I’m working on model where I expect to be using additive log ratios (ALRs) quite a bit. I’m thinking about functions to build up my likelihoods in the spirit of the catergorical_logit() family of functions, where the softmax is carried out internally and things are kept on the log-scale as much as possible. But rather than including the reference state as a zero within the vector of ALRs, I’d like to just work the reference state as a separate value. So to that end I wrote this function:

```
real log1p_sum_exp(vector alr) {
return (log_sum_exp(append_row(alr, 0)));
}
```

Which is all fine and good, but it occurs to me that this might be useful as basic Stan function (and possibly faster/more stable). What I want is ultimately want is -\mathrm{log}(1 + \sum_{n=1}^N\mathrm{exp}(v_n)) which is equivalent to the log probability of outcome K, if v is K - 1 vector of ALRs. I’m doing that by appending a zero and then calling log_sum_exp.

My thinking is that since `log_sum_exp`

is doing \mathrm{max}(v) + \mathrm{log}\sum_{n=1}^N\mathrm{exp}(v_n - \mathrm{max}(v)), the `log1p_sum_exp`

is doing a bit of redundant/unnecessary math.

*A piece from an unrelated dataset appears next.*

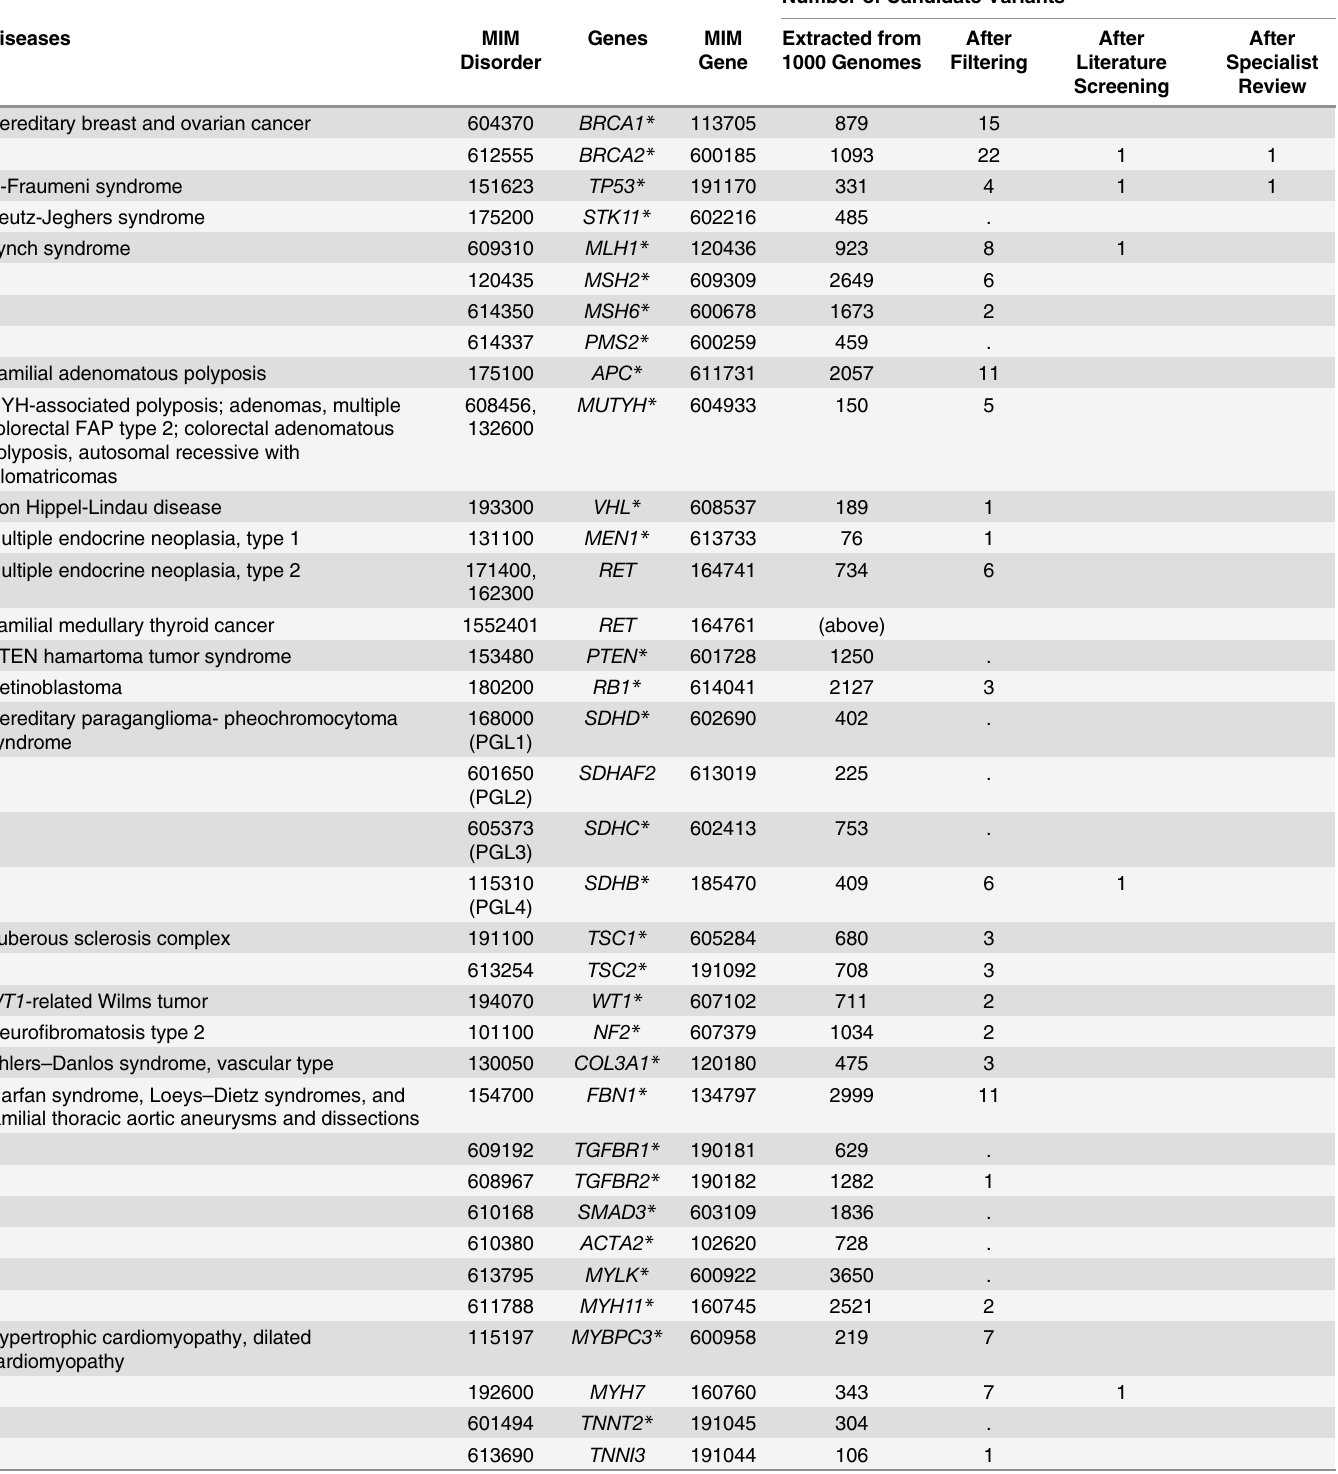
Table 1. Number of candidate variants after different review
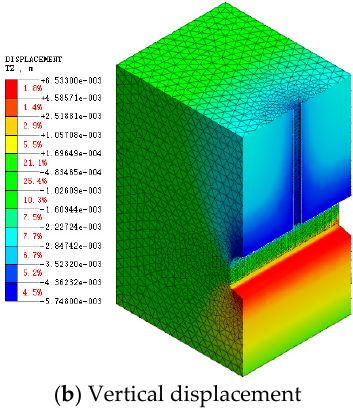
Figure 13. Displacement of surrounding rock. Figure 14 is the displacement curve of each feature point as the construction stage changed. At the same stage, the horizontal displacement at each feature point on the monitoring sections A and B was as follows: the side wall had the most displacement, the corner and the arch foot had similar degrees of deformation, and the vault had the least displacement. Due to the existence of the shaft in monitoring section C, the arch of the tunnel could not be closed into a ring, which caused the horizontal displacement of the vault to increase rapidly with the expansion and, finally, approach the horizontal displacement of the left side wall. The vertical displacement was manifested as the uplift in the corner, the settlement in the side wall, arch foot, and the vault, and the maximum settlement was in the vault. As the tunnel face approached the monitoring sections, the horizontal and vertical displacement of the surrounding rock gradually increased. When the tunnel face reached monitoring sections, due to the unloading effect of the rock mass, the vertical displacement rate increased rapidly and then stabilized as the tunnel face progressed further. Compared with section A, the maximum horizontal displacement of section C increased by 47.5%, the vault settlement increased by 29.3%, and the existence of a ventilation shaft weakened the stability of surrounding rock during the expansion process.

Within `log_sum_exp`

, the zero at the end of the vector will just be replaced by -\mathrm{max}(v) and \mathrm{max}(v) will be replaced by zero, all of the other values would be v_n - \mathrm{max}(v). So you could instead just define log1p_sum_exp base level Stan function that does:

\mathrm{max}(v) + \mathrm{log}(\sum_{n=1}^N\mathrm{exp}(v_n - \mathrm{max}(v)) + \mathrm{exp}(-\mathrm{max}(v)))

I don’t know how much faster this would be then the function I wrote, but it’s avoiding the step appending a zero to the end of the row (or a column of zeros as advised in the users guide section on multi-logit regression), which might be advantageous. Is this potentially useful enough/easy enough to request as a new function? It seems to me that this is the extension of the function `log1m_inv_logit`

to the additive log ratio realm.

I took a look at the Stan math on Github, but I don’t know C++ and it’d be a learning curve for me to contribute.